Over 16 trajectory steps the belief probability was essentially 1.0 on the top cell every time (only step 0 was 0.97). Five steps matched ground truth exactly and the rest were off by exactly one cell in x, y, or yaw. Max position error stayed near 0.3m (one grid cell).
Open video if it doesn't play above.
Green = GT, red = odometry, blue = belief.

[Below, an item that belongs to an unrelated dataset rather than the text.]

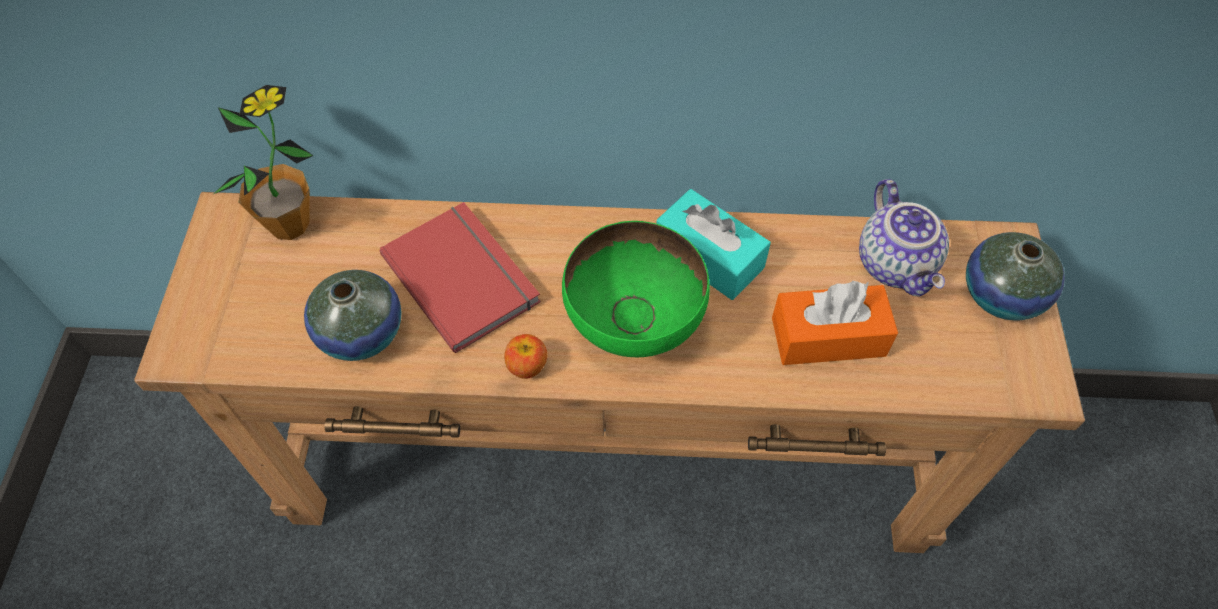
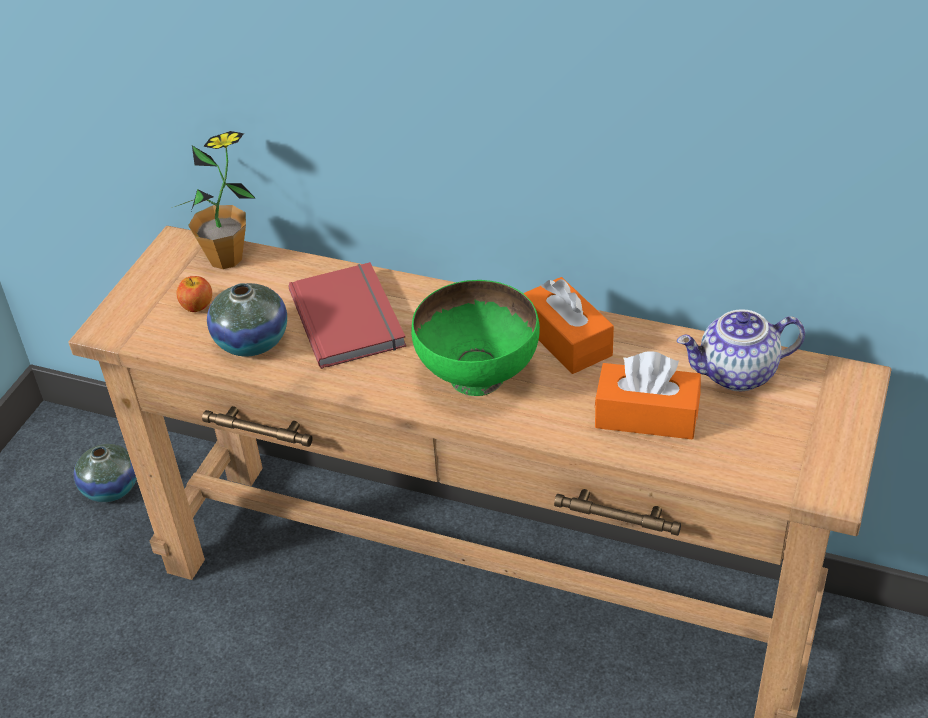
camera: 20 degrees right, 15 degrees down
(527, 366) = (376, 388): apple -> apple (197, 306)
(709, 256) = (566, 339): turquoise tissue box -> orange tissue box
(897, 264) = (737, 375): teapot -> teapot turned 75 degrees clockwise
(1001, 295) = (826, 414): vase -> vase (111, 488)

Odometry drifts badly, belief stays within one cell of GT.
| Step | GT index | Belief index | Match |
|---|---|---|---|
| 0 | (6, 3, 7) | (6, 4, 6) | off by 1 y, 1 a |
| 1 | (7, 2, 6) | (7, 2, 6) | exact |
| 3 | (7, 1, 4) | (7, 1, 4) | exact |
| 10 | (10, 7, 16) | (10, 7, 16) | exact |
| 15 | (3, 3, 0) | (3, 3, 0) | exact |
Prior belief (after prediction) was often 10-30% spread across a few cells, and then the update pulled it back to 100% on one. So the sensor model is doing almost all the work here, and prediction mostly keeps belief from going too narrow between updates. By step 5 the odometry had drifted far from GT, but belief never followed it away.
Where it would fail: a symmetric map (like a square room) would have cells with identical ray fingerprints and belief could lock onto the wrong one. This map has enough interior obstacles that each cell is distinct.